"Dalam pandangan saya, Pilpres AS tahun ini jelas yang paling terkorup dalam sejarah," ujar petahana kepada pendukungnya di Arizona Juni lalu.
Kemudian dalam wawancaranya dengan Fox News, dia menekankan tidak akan menerima begitu saja jika dinyatakan kalah dalam pemilihan.
Apa yang diungkapkan Trump ini jadi bertolak belakang dengan apa yang pernah disampaikan beberapa waktu sebelumnya. Trump tidak mempermasalahkan, Pilpres digelar pada 3 November 2020.

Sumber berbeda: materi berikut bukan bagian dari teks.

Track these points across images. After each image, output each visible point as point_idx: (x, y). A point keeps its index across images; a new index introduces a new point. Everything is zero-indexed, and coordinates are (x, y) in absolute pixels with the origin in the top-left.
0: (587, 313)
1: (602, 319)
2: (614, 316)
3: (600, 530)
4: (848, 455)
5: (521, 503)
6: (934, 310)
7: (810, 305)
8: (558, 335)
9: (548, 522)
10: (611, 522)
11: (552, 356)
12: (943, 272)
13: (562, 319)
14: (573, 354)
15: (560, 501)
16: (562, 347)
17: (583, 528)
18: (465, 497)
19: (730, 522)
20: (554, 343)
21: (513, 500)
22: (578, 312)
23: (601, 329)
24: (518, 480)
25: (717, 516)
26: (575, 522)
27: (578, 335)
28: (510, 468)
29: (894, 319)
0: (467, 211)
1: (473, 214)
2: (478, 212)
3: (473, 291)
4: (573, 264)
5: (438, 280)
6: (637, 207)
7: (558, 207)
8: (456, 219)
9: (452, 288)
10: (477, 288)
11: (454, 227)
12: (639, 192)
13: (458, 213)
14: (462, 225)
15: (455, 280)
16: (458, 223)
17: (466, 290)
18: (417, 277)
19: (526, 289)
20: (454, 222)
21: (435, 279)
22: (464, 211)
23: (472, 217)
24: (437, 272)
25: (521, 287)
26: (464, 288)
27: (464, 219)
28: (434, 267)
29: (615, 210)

"Mengapa saya harus melakukannya? Tiga adalah angka yang bagus. Tidak, saya akan tetap menatapnya. Saya tak pernah memikirkannya," kata dia.
Hanya Alasan Trump
Saya merasa apa yang diungkapkan oleh Donald Trump ingin menunda Pilpres dengan dalih takut adanya kecurangan, sepertinya hanya mengada-ngada. Betapapun, dia adalah penguasa hari ini yang sejatinya memiliki keuntungan lebih dibanding calon penantangnya, Joe Biden.
Idealnya, sebagai penguasa, Donald Trump bisa mengendalikan perangkat pemilihan umum untuk tidak terjadi kecurangan terhadapnya.
Mungkin tidak akan aple to aple jika dibandingkan dengan Negara Indonesia. Akan tetapi, rasanya kultur "keberpihakan" para penyelenggara pemilu biasanya cenderung lebih condong terhadap pihak penguasa atau petahana.
Tengok saja pada hasil Pilpres 2019 lalu, dimana pihak Prabowo Subianto yang berpasangan dengan Sandiaga Uno menduga ada kecurangan dalam proses Pilpres. Sehingga akhirnya pasangan yang didukung oleh Partai Gerindara, PKS, PAN dan (mungkin) Partai Demokrat ini menggugat hasil Pilpres ke Mahkamah Konstitusi (MK).
Hasilnya, sudah bisa kita ketahui bersama, gugatan tersebut hanya buang-buang waktu saja. Sang petahana, Presiden Jokowi yang kali ini berpasangan dengan Ma'ruf Amin tetap tak tergoyahkan, dan melenggang mulus menuju istana.